Whence Chat notes 20200624

We had a productive conversation but did not take notes: we were relying on making a transcription of the recording but unfortunately lost the it due to internet connection problems. The topics covered were:

  1. Follow-on discussion to the presentation by George Hurlburt, including parallels between the history of general systems research and the history of semantic technologies, where pieces of earlier more comprehensive work are forgotten, to be rediscovered/re-branded often in simpler form. John related the story of how DL focus superseded the original call for a more sophisticated unifying logic layer in the semantic web vision.
  2. Discussion of “Good material” insights above underscored the need to develop a more coherent story about what led to the KG efforts of today so the communiqué doesn’t end up adding to the false historical narrative crediting Google with some landmark innovation in 2012.
  3. The two “whence” presentations we have are John’s and Chaitanya Baru’s, with the latter focused on the very recent era of the NSF OKN initiative.

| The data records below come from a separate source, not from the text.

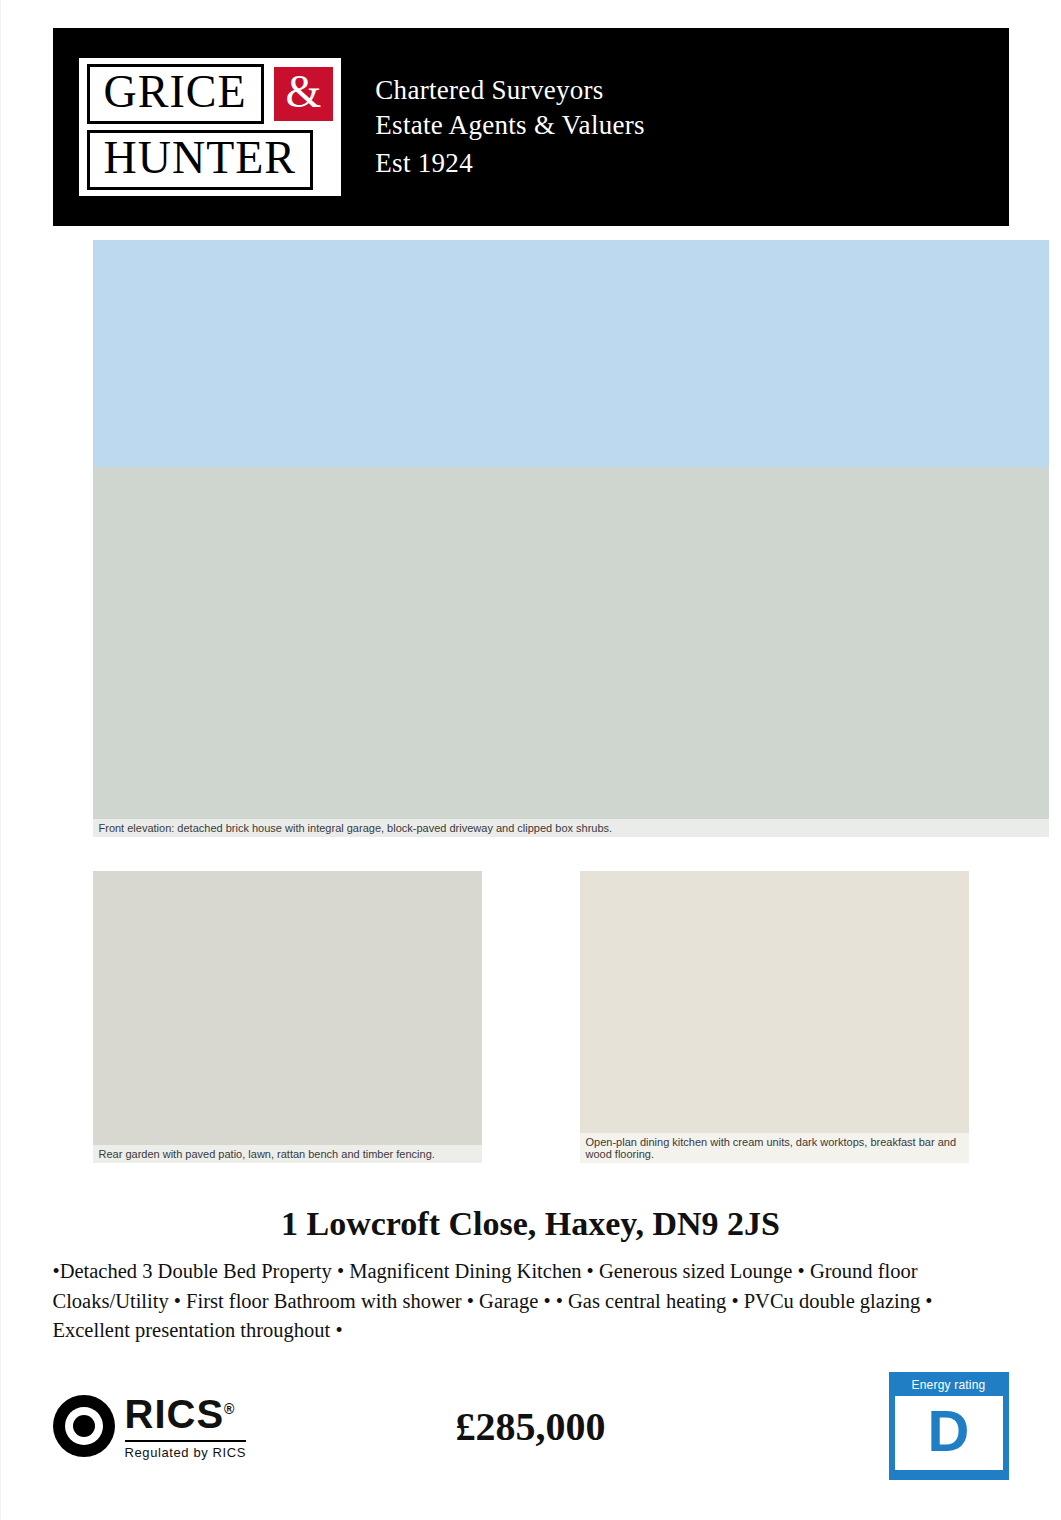GRICE &
HUNTER
Chartered Surveyors
Estate Agents & Valuers Est 1924
1 Lowcroft Close, Haxey, DN9 2JS
•Detached 3 Double Bed Property • Magnificent Dining Kitchen • Generous sized Lounge • Ground floor Cloaks/Utility • First floor Bathroom with shower • Garage • • Gas central heating • PVCu double glazing • Excellent presentation throughout •
RICS® Regulated by RICS
£285,000
Energy rating
D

In order to present a clear summary story for the communiqué, we can draw on those but need agreement among ourselves on what KGs are in relation to database architectures, knowledge bases, conceptual schemas, ontologies, reasoners, and technologies for natural language processing, entity extraction, machine learning, etc. In John’s view KGs are identified with RDF, but he agreed it’s best not to identify a general definition with a specific technology. However the level of expressiveness of DL as opposed to other logics should be brought out.
  4. We agreed with Gary that it would be good to have a standard architecture diagram to refer to throughout the communiqué. Before next meeting Monday, Janet will collect candidate diagrams including Gary’s and others from John, Ravi and George, plus characterizations of the related concepts, above.